Look, there's no way the "Ritual Of Chüd" in It: Chapter 2 will be as nuts as the book
Any fan of Stephen King knows that his books have a tendency to get, well, strange. And not just in an, “Ooh, supernatural things are going on, how unusual!” way, but in a, “Wait, what the hell is happening? I better read this section again,” kind of way. Well, get ready for that sensation in movie form.
One of the smarter things the movie adaptation It: Chapter One did (honestly, what just about any successful cinematic adaptation of a King story does) was change details and omit or revise certain scenes in order to make the story play better on the big screen. At the time it came out, we discussed the wise decision to get rid of the unsettling scene where young Beverly Marsh has sex with every guy in the Losers’ Club—you know, as a “bonding” ritual.
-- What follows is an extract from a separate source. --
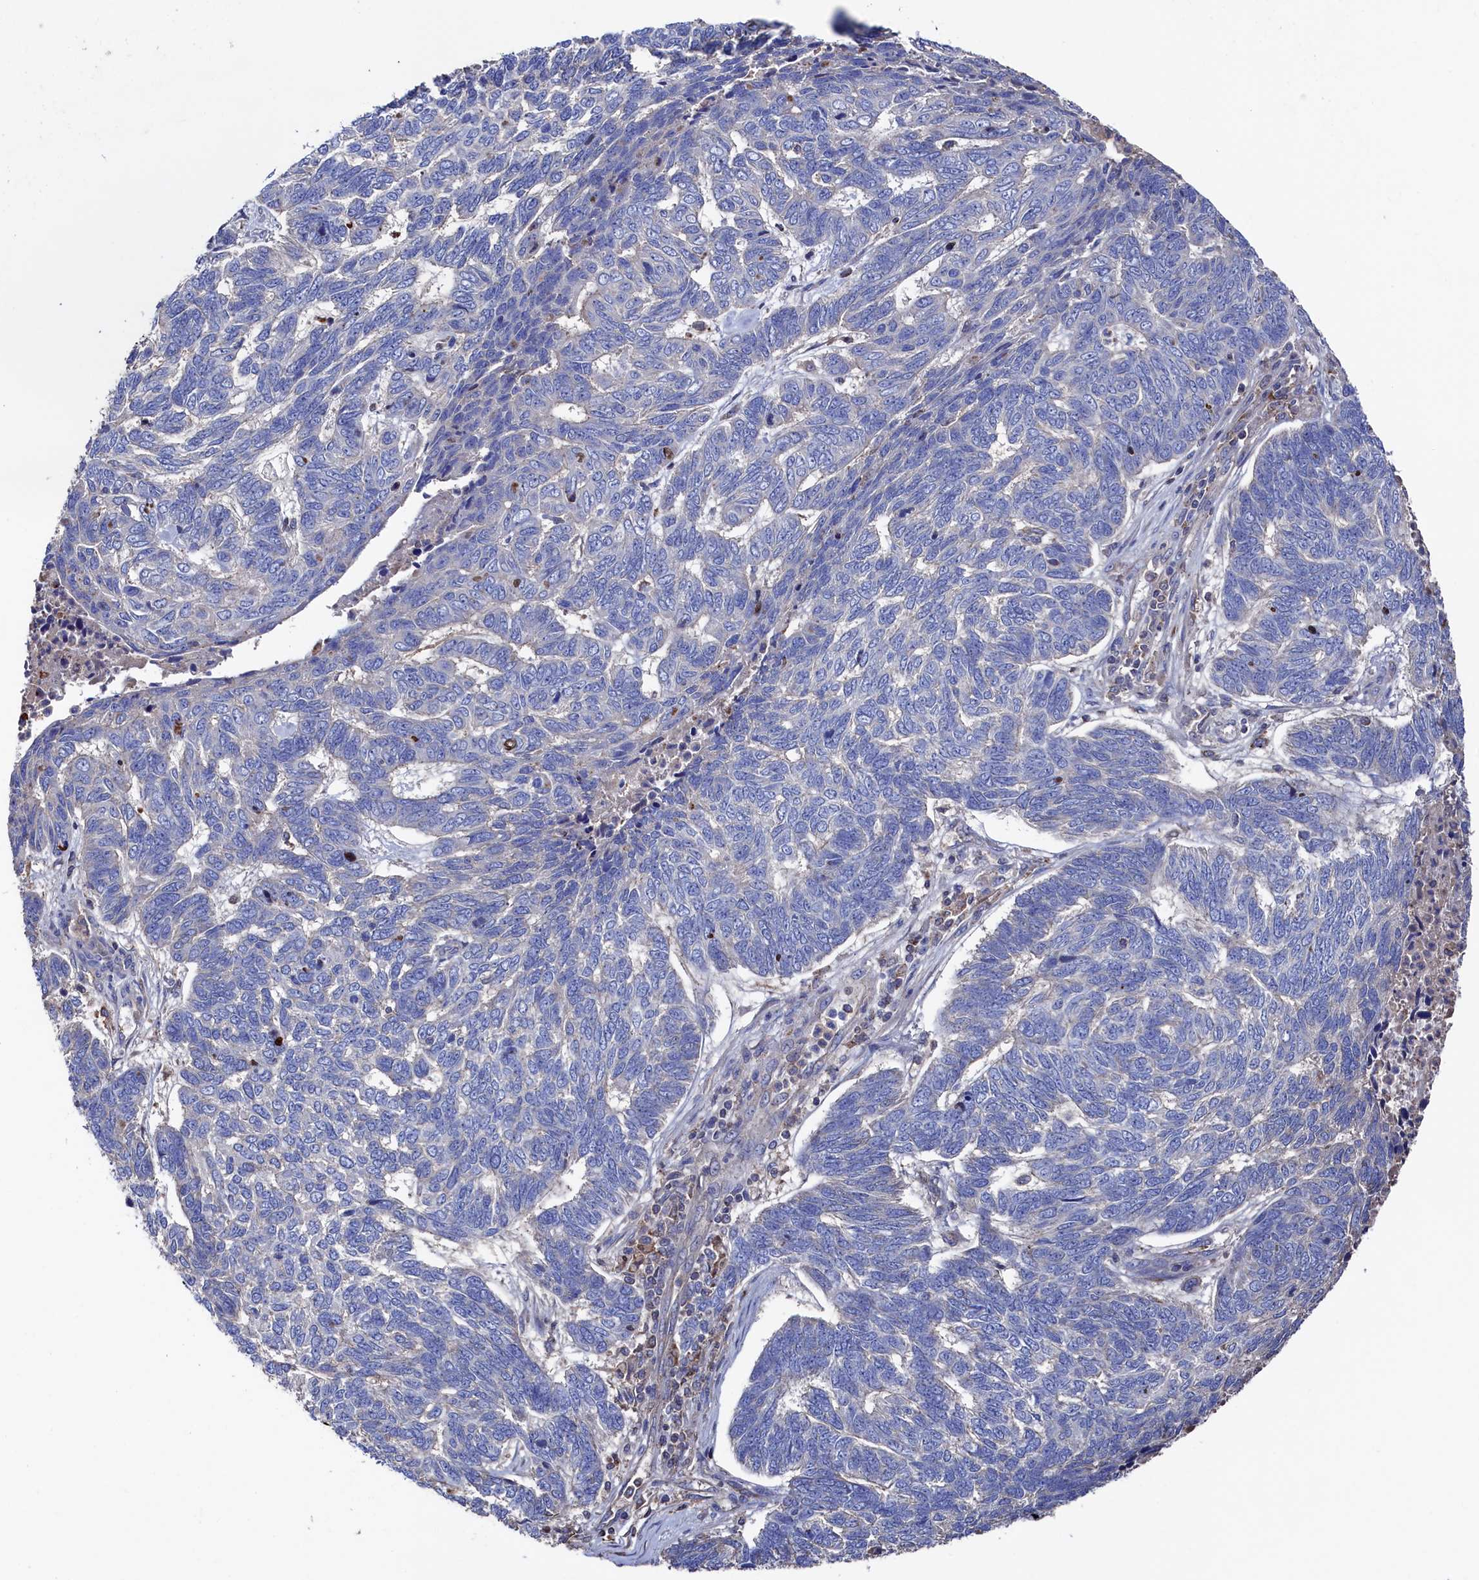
{"staining": {"intensity": "negative", "quantity": "none", "location": "none"}, "tissue": "skin cancer", "cell_type": "Tumor cells", "image_type": "cancer", "snomed": [{"axis": "morphology", "description": "Basal cell carcinoma"}, {"axis": "topography", "description": "Skin"}], "caption": "Immunohistochemical staining of human skin cancer (basal cell carcinoma) displays no significant staining in tumor cells.", "gene": "TK2", "patient": {"sex": "female", "age": 65}}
But it sounds like Chapter Two is going to retain a key scenario that, while admittedly the climactic element of the story, has always been one of the more batshit aspects of this tale.
In a new interview with CinemaBlend, It screenwriter Gary Dauberman was asked about some of the stranger elements of the back half of the book—and specifically the big showdown with Pennywise when the Losers return as adults to fight their childhood nemesis once more.
(Spoilers for how Pennywise is defeated follow—though if you thought the kids were going to lose, we have some bad news for you about how stories normally work.)
For those who looked at all 1,100 pages sitting on the bookstore shelf and said, “No thanks, I’ll wait for the movie,” our heroes defeat the supernatural evil through something called the Ritual of Chüd. At its essence, the ritual is a psychic battle of wills: Someone faces off against It by sticking out their tongue, overlapping it with the monster’s, both of them bite down, and then proceed to tell each other jokes. The first one to laugh gets banished to a netherworld.
Now, we’re willing to bet good money that director Andy Muschietti is planning on switching up this particular tactic just a little. But that doesn’t mean some form of the ritual won’t be included. As Dauberman tells it, the process was just about Muschietti figuring out the best way to do justice to the concept:
The Ritual of Chüd is challenging, but it’s such an important component to the book that we had to address it. That stuff is difficult to balance, but because [director Andy Muschietti, producer Barbara Muschietti and I] worked with each other before, when I’m writing pages and all that stuff it becomes more of a conversation and less like, ‘Hey, here’s what I did.’ It’s sort of organic; it’s really kind of just chipping away at the stone and trying to find the most focused, accessible way into some of more metaphysical aspects of that book…I think that’s something that Andy gave a lot of thought about, which was great…Andy would kind of go off and think about Chüd and how he wants to visually represent all that stuff. He just came up with some brilliant, brilliant stuff… It really is going to be amazing.
While some are taking this as evidence the ritual will remain intact, it sounds more like it’s actually a matter of the creative team coming up with ways around having our heroes exchange jokes with a clown while biting each other’s overlapped tongues. That’s just not going to happen. Besides being a conceptual mess, the producers probably don’t want audiences bursting into laughter during the climax of their blockbuster horror film.
Another bananas element of the novel, however, sounds like it’s still going to be a part of the movie. As /Film points out, in a separate interview last year, Muschietti insisted they would be keeping the giant interdimensional turtle. Why is he talking about a turtle? Oh, please let us explain: See, in the book, the animal is meant to be a sort of spiritual counterbalance to the evil of It, a yin/yang-type situation, if you will, only with the “yin” being a turtle. At least the director has a good sense of how to frame it:
The moment you introduce the element of IT, which is an interdimensional evil entity, the presence of the turtle comes with it, as a counterbalance. It doesn’t seem to play a big role, but the turtle is there. Like all mythologies, there’s a god of good and a god of evil. I didn’t want to use it as a fantastic character, but it’s hinted, every time the kids are in danger or something, I wanted to hint at the presence of the turtle…In the book, they somehow address the turtle and say ‘the turtle couldn’t help us.’ But I think in the second part, the turtle will try to help them. In the second movie, the turtle left a few clues to their childhood that they don’t remember. They have to retrieve those memories from the summer of 1989, and that’s how we jump back to 1989. The keys to defeating to Pennywise are left in the past, and as adults, they don’t remember.
So there you have it. It: Chapter 2 will probably dial back some of the weirder aspects of the Ritual of Chüd, and the turtle may or may not be the literal interdimensional turtle described at length in King’s book. But even scaled back, things are going to get weird. Just like Stephen King likes it.